→ Problem details
For the data below, work out how many lines include the string "java" and report only the number.

→ Material shown
________________
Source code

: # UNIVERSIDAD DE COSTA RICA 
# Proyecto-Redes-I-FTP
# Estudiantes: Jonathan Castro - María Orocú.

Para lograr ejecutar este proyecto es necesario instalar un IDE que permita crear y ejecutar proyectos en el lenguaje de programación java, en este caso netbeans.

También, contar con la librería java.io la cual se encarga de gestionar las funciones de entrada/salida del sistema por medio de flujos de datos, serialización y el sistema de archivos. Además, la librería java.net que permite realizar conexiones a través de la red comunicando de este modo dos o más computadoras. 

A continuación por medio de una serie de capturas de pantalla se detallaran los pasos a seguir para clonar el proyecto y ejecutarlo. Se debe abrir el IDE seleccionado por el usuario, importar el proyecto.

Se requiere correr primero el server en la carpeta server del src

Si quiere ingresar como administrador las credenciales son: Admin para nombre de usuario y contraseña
________________
→ Exercise result
2